**TASK STATEMENT**
The lines below starting at the line containing "M766,1697l1,26 -42,2 -1,-26z" and ending at the line containing "M206,854l235,-45" are to be repeated exactly, with both ends kept and nothing else added.

[DATA SECTION — start]

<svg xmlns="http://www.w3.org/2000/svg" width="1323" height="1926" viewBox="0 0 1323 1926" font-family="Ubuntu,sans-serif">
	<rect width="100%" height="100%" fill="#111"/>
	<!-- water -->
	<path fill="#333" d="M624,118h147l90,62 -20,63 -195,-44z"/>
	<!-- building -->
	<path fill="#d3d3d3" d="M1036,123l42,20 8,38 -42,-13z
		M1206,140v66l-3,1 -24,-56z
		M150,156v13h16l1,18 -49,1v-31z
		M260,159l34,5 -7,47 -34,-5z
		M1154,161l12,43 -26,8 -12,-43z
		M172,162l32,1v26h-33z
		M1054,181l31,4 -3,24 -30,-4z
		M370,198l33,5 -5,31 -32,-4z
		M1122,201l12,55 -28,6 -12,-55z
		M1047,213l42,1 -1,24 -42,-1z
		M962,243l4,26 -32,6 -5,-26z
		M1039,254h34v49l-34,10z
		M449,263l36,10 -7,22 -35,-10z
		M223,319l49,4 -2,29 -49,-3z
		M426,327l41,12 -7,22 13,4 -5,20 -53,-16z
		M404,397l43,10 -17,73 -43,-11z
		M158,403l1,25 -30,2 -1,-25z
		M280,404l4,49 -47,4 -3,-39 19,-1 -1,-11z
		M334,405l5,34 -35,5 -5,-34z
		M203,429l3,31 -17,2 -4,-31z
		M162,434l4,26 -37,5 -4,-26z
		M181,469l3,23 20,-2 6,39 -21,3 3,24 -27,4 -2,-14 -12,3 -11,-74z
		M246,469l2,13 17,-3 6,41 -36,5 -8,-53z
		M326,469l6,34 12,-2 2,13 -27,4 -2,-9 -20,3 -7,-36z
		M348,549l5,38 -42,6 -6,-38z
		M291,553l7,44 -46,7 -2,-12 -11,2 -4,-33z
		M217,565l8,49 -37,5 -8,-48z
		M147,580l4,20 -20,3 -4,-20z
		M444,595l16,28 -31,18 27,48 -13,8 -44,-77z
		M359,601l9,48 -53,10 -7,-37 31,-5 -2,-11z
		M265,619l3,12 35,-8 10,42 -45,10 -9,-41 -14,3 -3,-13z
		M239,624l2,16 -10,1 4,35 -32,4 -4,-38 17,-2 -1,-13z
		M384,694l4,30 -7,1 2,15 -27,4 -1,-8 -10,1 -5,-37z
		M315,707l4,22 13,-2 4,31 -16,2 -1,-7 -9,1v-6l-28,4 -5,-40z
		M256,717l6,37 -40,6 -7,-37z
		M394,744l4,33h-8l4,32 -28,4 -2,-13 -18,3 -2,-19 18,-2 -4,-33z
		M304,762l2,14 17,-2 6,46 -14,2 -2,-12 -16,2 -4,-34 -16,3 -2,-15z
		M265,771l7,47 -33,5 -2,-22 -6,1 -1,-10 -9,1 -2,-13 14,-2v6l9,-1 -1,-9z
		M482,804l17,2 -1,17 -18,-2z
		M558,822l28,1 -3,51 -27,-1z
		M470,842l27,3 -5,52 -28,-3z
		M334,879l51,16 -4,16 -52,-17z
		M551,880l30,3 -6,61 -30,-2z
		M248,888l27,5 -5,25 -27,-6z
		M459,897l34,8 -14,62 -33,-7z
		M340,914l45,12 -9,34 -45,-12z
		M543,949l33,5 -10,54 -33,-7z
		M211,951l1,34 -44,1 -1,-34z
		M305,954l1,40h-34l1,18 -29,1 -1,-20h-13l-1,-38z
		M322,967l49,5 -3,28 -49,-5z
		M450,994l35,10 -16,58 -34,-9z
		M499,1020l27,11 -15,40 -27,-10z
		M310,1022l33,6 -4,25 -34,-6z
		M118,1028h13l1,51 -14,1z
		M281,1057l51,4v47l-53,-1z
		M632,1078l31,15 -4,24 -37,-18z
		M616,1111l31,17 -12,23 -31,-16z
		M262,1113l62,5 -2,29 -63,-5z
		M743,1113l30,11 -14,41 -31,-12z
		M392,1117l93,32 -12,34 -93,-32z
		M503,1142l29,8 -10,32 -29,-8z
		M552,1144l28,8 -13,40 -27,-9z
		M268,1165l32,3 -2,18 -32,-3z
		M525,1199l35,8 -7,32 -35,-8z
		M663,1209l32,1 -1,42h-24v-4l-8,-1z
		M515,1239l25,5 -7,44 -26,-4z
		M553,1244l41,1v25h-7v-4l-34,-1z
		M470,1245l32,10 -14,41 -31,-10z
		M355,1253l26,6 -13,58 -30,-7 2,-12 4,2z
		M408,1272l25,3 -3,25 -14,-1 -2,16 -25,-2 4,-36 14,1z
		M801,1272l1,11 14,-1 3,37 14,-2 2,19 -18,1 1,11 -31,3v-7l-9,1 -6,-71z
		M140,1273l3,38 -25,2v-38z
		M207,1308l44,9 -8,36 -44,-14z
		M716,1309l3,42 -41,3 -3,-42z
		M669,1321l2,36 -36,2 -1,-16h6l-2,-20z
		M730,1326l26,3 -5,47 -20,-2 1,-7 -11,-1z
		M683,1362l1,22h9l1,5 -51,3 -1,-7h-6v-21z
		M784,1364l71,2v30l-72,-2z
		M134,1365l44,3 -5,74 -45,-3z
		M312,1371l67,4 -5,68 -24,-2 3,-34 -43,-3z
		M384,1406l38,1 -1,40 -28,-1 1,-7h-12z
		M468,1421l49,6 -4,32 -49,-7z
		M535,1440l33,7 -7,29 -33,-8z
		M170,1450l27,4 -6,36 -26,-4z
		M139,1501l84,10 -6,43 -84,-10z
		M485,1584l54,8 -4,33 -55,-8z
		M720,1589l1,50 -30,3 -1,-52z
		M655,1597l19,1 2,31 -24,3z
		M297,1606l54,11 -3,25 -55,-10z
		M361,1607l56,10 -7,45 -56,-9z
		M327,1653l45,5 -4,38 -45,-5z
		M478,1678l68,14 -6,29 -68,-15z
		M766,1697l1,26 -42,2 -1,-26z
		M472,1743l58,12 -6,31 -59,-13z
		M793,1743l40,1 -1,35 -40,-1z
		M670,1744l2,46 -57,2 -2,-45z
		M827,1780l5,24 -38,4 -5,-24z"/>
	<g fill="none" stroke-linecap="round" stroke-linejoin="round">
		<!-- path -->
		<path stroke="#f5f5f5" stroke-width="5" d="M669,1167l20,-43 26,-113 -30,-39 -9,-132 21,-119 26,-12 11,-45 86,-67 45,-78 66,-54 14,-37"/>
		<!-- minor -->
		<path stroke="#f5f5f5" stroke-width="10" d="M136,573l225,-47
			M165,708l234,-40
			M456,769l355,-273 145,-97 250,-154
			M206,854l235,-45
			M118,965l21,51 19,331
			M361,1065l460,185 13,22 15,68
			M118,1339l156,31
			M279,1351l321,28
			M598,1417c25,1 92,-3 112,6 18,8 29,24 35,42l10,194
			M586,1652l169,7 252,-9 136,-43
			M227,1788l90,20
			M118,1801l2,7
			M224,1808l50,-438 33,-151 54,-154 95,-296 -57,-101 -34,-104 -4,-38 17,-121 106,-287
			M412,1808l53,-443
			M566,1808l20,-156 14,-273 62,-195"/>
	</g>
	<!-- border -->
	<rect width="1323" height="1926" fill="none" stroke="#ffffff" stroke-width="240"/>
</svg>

[DATA SECTION — finish]

**RESPONSE TO THE TASK**
		M766,1697l1,26 -42,2 -1,-26z
		M472,1743l58,12 -6,31 -59,-13z
		M793,1743l40,1 -1,35 -40,-1z
		M670,1744l2,46 -57,2 -2,-45z
		M827,1780l5,24 -38,4 -5,-24z"/>
	<g fill="none" stroke-linecap="round" stroke-linejoin="round">
		<!-- path -->
		<path stroke="#f5f5f5" stroke-width="5" d="M669,1167l20,-43 26,-113 -30,-39 -9,-132 21,-119 26,-12 11,-45 86,-67 45,-78 66,-54 14,-37"/>
		<!-- minor -->
		<path stroke="#f5f5f5" stroke-width="10" d="M136,573l225,-47
			M165,708l234,-40
			M456,769l355,-273 145,-97 250,-154
			M206,854l235,-45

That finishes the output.